--- SOURCE MATERIAL Enclosed Below ---

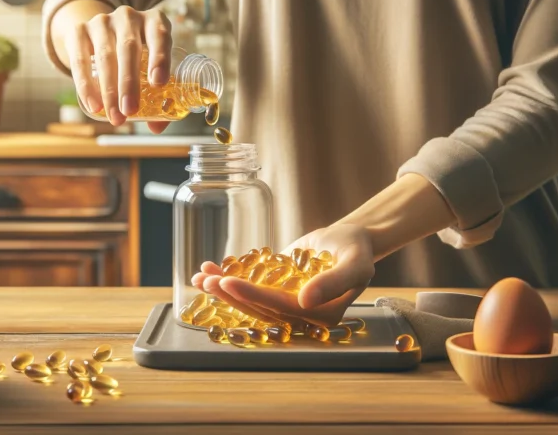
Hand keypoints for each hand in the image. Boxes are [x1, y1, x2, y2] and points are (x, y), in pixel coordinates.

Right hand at [55, 4, 172, 131]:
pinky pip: (80, 60)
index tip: (158, 83)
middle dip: (129, 83)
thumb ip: (157, 95)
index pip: (159, 35)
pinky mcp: (79, 30)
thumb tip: (156, 127)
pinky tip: (93, 105)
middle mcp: (128, 16)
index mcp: (153, 21)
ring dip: (109, 90)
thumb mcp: (149, 65)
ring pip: (105, 55)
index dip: (160, 58)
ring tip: (115, 116)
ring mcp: (102, 21)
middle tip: (130, 111)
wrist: (99, 34)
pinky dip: (86, 85)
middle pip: (129, 48)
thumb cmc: (134, 55)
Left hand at [191, 223, 376, 327]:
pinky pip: (250, 286)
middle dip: (230, 295)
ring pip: (249, 300)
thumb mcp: (354, 264)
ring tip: (201, 277)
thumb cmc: (357, 251)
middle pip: (259, 308)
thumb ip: (333, 282)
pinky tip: (208, 270)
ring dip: (223, 289)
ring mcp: (284, 302)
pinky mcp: (274, 289)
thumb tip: (305, 301)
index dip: (254, 297)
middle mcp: (299, 316)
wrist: (350, 239)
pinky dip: (228, 278)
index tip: (230, 283)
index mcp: (320, 317)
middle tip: (207, 281)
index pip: (280, 309)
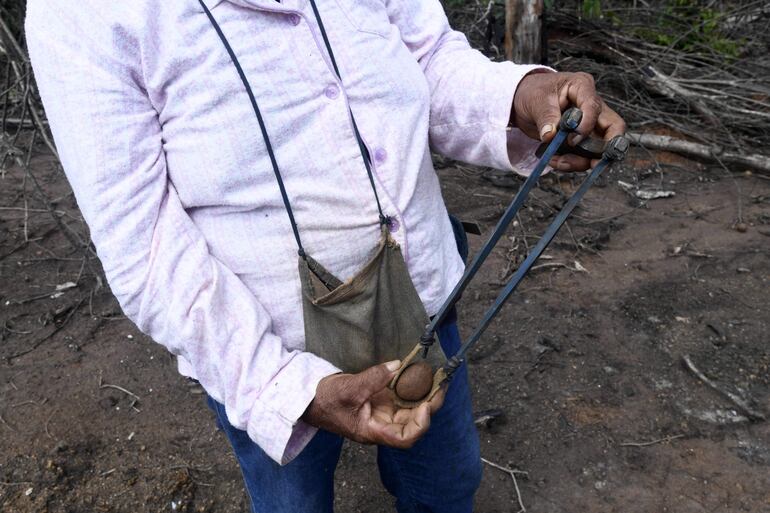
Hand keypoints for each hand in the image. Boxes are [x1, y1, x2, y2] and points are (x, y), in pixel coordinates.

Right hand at [302, 360, 445, 447]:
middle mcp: (382, 425)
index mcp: (373, 431)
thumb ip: (373, 378)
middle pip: (413, 424)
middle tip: (440, 386)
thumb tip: (397, 366)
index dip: (420, 425)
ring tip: (435, 379)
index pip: (404, 438)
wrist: (310, 397)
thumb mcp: (349, 388)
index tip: (426, 406)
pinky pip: (402, 398)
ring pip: (410, 410)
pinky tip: (419, 375)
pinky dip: (412, 388)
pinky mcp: (381, 402)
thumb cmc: (325, 400)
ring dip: (424, 397)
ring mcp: (382, 413)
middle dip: (429, 406)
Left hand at [512, 70, 626, 170]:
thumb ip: (545, 117)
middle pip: (613, 128)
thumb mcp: (535, 100)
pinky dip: (572, 162)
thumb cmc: (533, 92)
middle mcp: (591, 105)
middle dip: (605, 149)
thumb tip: (550, 135)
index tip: (571, 140)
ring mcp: (589, 123)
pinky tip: (556, 161)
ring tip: (559, 162)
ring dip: (582, 160)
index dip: (587, 126)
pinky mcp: (581, 139)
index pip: (594, 107)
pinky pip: (585, 155)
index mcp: (582, 87)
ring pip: (600, 146)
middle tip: (594, 164)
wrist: (523, 101)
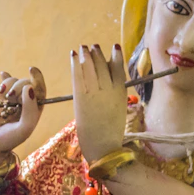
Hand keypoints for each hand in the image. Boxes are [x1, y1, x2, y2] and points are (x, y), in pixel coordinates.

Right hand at [0, 68, 44, 164]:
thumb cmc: (8, 140)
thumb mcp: (24, 127)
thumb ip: (29, 109)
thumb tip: (29, 87)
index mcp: (35, 112)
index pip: (41, 90)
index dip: (37, 79)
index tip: (31, 70)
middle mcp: (26, 106)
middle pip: (26, 84)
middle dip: (18, 85)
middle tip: (9, 97)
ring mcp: (13, 103)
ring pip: (15, 84)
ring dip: (8, 85)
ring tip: (0, 96)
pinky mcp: (1, 102)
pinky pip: (5, 86)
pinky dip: (4, 80)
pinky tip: (2, 75)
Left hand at [73, 44, 129, 162]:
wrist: (103, 148)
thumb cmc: (111, 131)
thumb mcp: (120, 108)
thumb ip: (115, 91)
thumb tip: (108, 74)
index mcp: (120, 93)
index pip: (119, 69)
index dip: (116, 56)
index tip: (114, 47)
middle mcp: (109, 91)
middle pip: (103, 65)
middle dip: (97, 54)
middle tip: (92, 46)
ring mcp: (95, 94)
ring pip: (90, 67)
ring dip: (86, 55)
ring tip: (82, 48)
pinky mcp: (81, 98)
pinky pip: (78, 76)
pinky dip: (74, 64)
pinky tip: (72, 55)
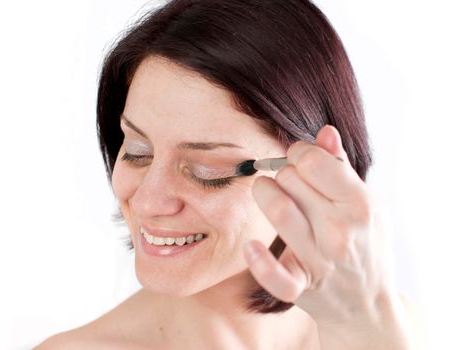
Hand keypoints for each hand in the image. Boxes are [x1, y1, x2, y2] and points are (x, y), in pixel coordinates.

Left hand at [243, 125, 394, 330]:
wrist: (369, 306)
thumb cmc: (365, 245)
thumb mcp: (366, 204)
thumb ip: (342, 168)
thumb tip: (325, 133)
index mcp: (360, 205)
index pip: (313, 161)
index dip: (298, 152)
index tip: (298, 158)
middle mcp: (341, 231)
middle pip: (290, 180)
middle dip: (282, 172)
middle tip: (287, 179)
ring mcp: (321, 260)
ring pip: (279, 211)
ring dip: (264, 194)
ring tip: (266, 192)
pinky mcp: (301, 286)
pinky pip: (274, 276)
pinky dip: (259, 261)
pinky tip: (252, 246)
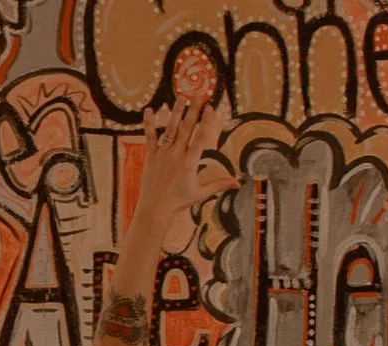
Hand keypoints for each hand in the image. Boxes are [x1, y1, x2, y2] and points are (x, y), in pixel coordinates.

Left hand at [135, 96, 226, 227]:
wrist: (156, 208)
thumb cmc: (179, 202)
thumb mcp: (201, 193)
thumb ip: (219, 184)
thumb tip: (238, 184)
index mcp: (189, 163)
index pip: (200, 139)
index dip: (206, 122)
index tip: (210, 108)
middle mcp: (176, 155)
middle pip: (187, 128)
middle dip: (193, 110)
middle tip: (198, 94)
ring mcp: (163, 154)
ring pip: (171, 129)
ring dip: (176, 112)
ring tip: (181, 96)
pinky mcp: (151, 156)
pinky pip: (150, 137)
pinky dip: (149, 123)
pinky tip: (149, 109)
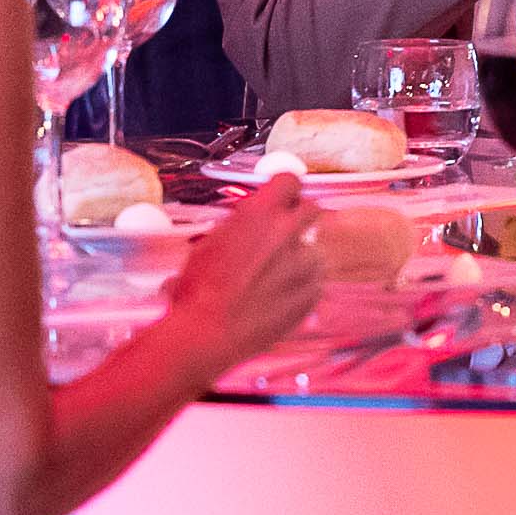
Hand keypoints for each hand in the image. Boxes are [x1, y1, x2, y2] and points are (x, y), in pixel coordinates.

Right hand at [157, 180, 323, 371]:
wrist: (206, 334)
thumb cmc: (199, 291)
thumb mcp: (208, 243)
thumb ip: (238, 226)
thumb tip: (247, 223)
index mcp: (261, 213)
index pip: (289, 180)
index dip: (283, 190)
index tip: (280, 197)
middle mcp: (288, 232)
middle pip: (312, 209)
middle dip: (298, 219)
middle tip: (281, 235)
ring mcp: (305, 263)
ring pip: (314, 249)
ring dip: (300, 257)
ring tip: (275, 276)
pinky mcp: (312, 293)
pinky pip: (316, 281)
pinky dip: (302, 286)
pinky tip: (279, 297)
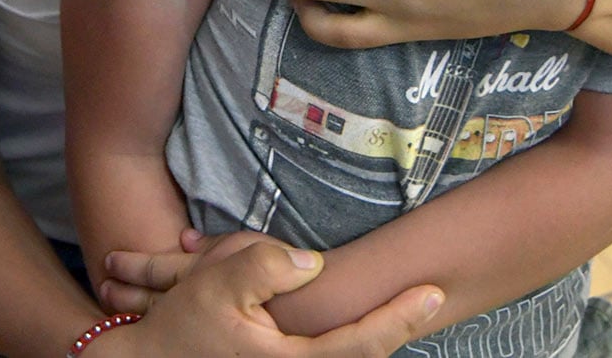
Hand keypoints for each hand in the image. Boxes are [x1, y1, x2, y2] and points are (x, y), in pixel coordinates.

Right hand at [87, 243, 443, 357]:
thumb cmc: (179, 326)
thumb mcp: (213, 283)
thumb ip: (265, 266)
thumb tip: (315, 262)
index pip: (363, 342)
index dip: (401, 316)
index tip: (432, 291)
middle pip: (367, 357)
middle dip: (399, 328)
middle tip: (428, 297)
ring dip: (374, 336)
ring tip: (402, 309)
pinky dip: (349, 344)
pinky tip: (356, 329)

--- End of Enclosed SOURCE MATERIAL ---

▸ ASSIGNMENT: Beginning with the line that has "ring mcp: (13, 103)" and ending with the line that has "middle dip: (97, 54)", set down the lines above exactly and include no others.

▸ ANSWER SPACE:
ring mcp: (13, 103)
ring pip: (15, 84)
ring dip: (8, 85)
ring tip: (0, 96)
pinky mcp: (1, 102)
pinky pip: (5, 86)
pinky dip: (4, 80)
pinky tip: (2, 75)
Left hand at [73, 44, 129, 162]:
wrist: (103, 148)
thumb cmc: (111, 131)
thumb mcp: (120, 108)
thumb ip: (115, 91)
thumb tip: (108, 74)
index mcp: (120, 93)
index pip: (119, 69)
index dip: (116, 56)
index tip: (114, 47)
middle mcp: (109, 91)
middle pip: (103, 65)
middle dip: (97, 54)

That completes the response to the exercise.